• May 11: A fight breaks out in Hong Kong's parliament. The background to the controversy is a bill that will make it easier for Hong Kong to extradite suspected criminals to mainland China. Several members are injured during the quarrel.
June 9: Protesters take to the streets of Hong Kong to protest the bill. Red painted placards with the text "No China Extradition" can be seen in the crowd. Opponents believe that the law will increase the risk of extradition, activists, journalists and entrepreneurs. Protesters and policemen gather outside the parliament building, reports AFP and Reuters. The following day, June 10, Hong Kong leader Carrie Lam says the law should be implemented.
Hong Kong's Beijing loyalist states that Carrie Lam has their support.
Hong Kong leader Carrie Lam during a press conference on July 9. Photo: AP / TT
• June 12: The protests continue. Thousands of protesters block highways to the government headquarters and riots ensue.
"There is information about rubber shots against protesters and there is tear gas over the area," says SVT's Asia correspondent Ulrika Bergsten on location in Hong Kong.
• June 14: Artists in Hong Kong join the protests. Several galleries and museums are closed to show their solidarity with the demonstration. It reports Art magazine Pacific Asia Pacific. On June 15, Carrie Lam announces that the bill will be postponed - indefinitely. The protests continue and resignation demands are directed at the leader.
One of several demonstrations that took place in Hong Kong. The picture is from June 17, when thousands of protesters took to the streets. Photo: AP / TT
• June 21: Further protests. This time, protesters besieged the Hong Kong police headquarters.
• July 1: Protesters forcefully enter parliament. This is in connection with the anniversary of Hong Kong's transfer from the UK to China. The police respond with tear gas.
During the evening, around 10,000 protesters surround the government block, wearing yellow helmets. Some are even entering the legislative council's chambers. Hong Kong police condemn the violent protests, reports The Guardian. 54 people have been injured, according to the South China Morning Post.
• July 7: Kravall Police raises protesting youths in Hong Kong's tourist district.
“This is a deep crisis for the local government, and threatens governance. A few weeks ago, two million people were out and demonstrating on the streets, despite the fact that the law has been paused, "says Stefan Åsberg, SVT's emailed reporter on the spot.
• July 9: "The bill is dead," says Hong Kong leader Carrie Lam. She says at the same time that the attempt to introduce the law change was a "complete failure", writes TT.
• July 14: 30 people injured during protests that degenerate in Sha Tin, Hong Kong. Protesters throw objects, traffic cones and bottles at police as they try to intervene. Opposition legislator Eddie Chu Hoi-Dick urges police not to use force.
• July 17: Thousands of retirees, middle-aged and older march to show support for Hong Kong's young population. Dressed in white tops and black trousers, they also criticize the alleged police brutality. Four days later, tens of thousands of people demonstrate through the city's business district. Later on Sunday night, dozens of protesters were attacked at a subway station in Yuen Long. 45 people are taken to hospital and at least one person is seriously injured. The following day, many of the neighborhood's stores closed earlier, due to Sunday's attacks.

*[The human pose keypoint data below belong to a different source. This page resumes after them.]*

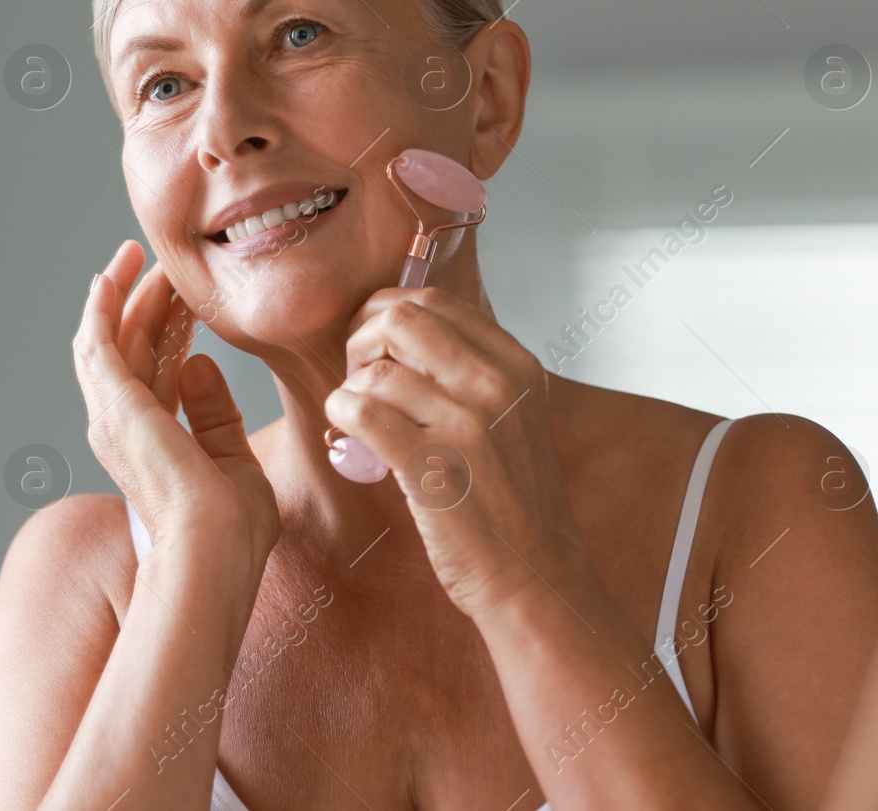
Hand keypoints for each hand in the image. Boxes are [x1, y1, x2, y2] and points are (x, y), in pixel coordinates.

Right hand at [74, 240, 278, 577]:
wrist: (213, 552)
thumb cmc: (231, 531)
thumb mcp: (232, 459)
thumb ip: (215, 415)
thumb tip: (200, 363)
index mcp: (149, 443)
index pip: (151, 372)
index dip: (166, 330)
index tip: (186, 298)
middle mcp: (120, 428)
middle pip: (127, 348)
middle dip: (146, 302)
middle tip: (166, 264)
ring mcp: (111, 417)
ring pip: (109, 338)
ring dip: (123, 294)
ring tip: (140, 255)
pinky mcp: (113, 405)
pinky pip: (96, 342)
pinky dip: (100, 307)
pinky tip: (109, 276)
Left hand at [323, 286, 584, 620]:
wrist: (535, 576)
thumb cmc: (512, 500)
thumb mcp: (515, 415)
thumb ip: (472, 369)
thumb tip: (401, 329)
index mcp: (516, 365)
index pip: (434, 301)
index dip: (386, 313)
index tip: (374, 345)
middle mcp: (495, 385)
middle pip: (400, 318)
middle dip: (362, 339)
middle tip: (359, 377)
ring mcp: (466, 425)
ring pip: (375, 369)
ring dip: (350, 389)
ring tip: (360, 418)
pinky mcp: (433, 467)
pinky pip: (362, 412)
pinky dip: (342, 416)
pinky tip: (349, 436)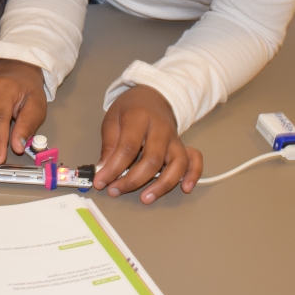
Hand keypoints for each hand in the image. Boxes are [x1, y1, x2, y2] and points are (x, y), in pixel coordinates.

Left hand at [94, 85, 202, 204]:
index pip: (128, 148)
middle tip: (115, 191)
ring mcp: (175, 137)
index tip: (100, 182)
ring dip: (161, 185)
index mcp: (139, 117)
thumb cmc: (130, 109)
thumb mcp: (112, 120)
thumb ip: (109, 145)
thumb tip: (103, 171)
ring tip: (146, 199)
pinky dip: (193, 174)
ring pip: (176, 163)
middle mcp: (161, 128)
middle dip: (132, 181)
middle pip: (152, 159)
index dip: (113, 168)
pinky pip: (194, 160)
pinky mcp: (183, 145)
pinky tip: (185, 188)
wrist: (152, 95)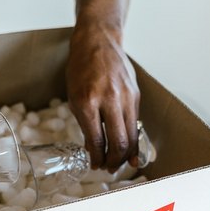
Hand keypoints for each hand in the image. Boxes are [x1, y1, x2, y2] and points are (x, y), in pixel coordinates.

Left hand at [66, 24, 139, 171]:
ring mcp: (126, 97)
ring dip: (126, 154)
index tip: (95, 166)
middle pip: (119, 142)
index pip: (97, 140)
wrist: (98, 42)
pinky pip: (135, 123)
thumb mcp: (74, 97)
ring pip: (131, 135)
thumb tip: (93, 149)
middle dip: (114, 161)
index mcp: (88, 102)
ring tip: (119, 163)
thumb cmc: (81, 69)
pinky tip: (130, 149)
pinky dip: (133, 139)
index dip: (97, 158)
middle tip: (108, 169)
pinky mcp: (135, 95)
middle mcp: (109, 100)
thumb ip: (84, 124)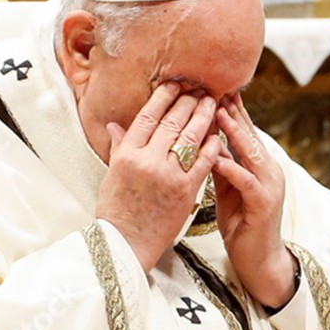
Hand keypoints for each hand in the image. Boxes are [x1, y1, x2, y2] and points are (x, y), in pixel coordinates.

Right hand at [96, 82, 223, 270]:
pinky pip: (203, 162)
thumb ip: (119, 148)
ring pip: (190, 137)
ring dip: (203, 117)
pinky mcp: (185, 190)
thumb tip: (116, 125)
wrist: (125, 244)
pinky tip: (217, 134)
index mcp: (126, 154)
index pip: (147, 116)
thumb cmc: (116, 211)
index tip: (175, 85)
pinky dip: (211, 145)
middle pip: (172, 122)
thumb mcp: (112, 175)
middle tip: (200, 88)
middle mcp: (147, 160)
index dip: (163, 97)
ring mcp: (168, 175)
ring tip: (211, 103)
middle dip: (188, 102)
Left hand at [213, 94, 296, 307]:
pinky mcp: (264, 204)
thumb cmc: (239, 222)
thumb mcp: (225, 187)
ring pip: (251, 152)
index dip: (229, 107)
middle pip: (249, 133)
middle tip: (216, 85)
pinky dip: (232, 167)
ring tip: (218, 112)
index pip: (243, 129)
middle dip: (233, 110)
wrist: (258, 259)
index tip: (212, 85)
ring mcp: (269, 185)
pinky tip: (217, 157)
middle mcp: (267, 169)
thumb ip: (217, 162)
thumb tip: (198, 138)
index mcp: (258, 164)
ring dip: (234, 132)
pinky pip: (246, 181)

The stores in the northern district of Yuen Long in Hong Kong closed early on Monday, July 22, following the weekend's massive demonstrations and attacks on the subway. Photo: Tyrone Siu / Reuters / TT
• July 24: Beijing acts and announces that China is ready to join the military in Hong Kong, at the request of the city government.
• July 26: Hundreds of Hong Kong residents demonstrate at the city's airport. They demand that the government pay attention to the violent attacks on protesters in the Yuen Long district. At the same time, the police banned Saturday's planned demonstrations in Yuen Long, which is not followed. Police respond with tear gas and rubber bullets.
• July 29: During an unusual press conference, the Chinese government expresses its full support for the Hong Kong police. The government also blames the "irresponsible people" in countries in the west, which they believe wants to create problems in Hong Kong.
• July 30: Hundreds of protesters block several lines of public transport during the morning rush hour. Entrances to commuter trains are blocked and morning commuters are forced to get out of the stations.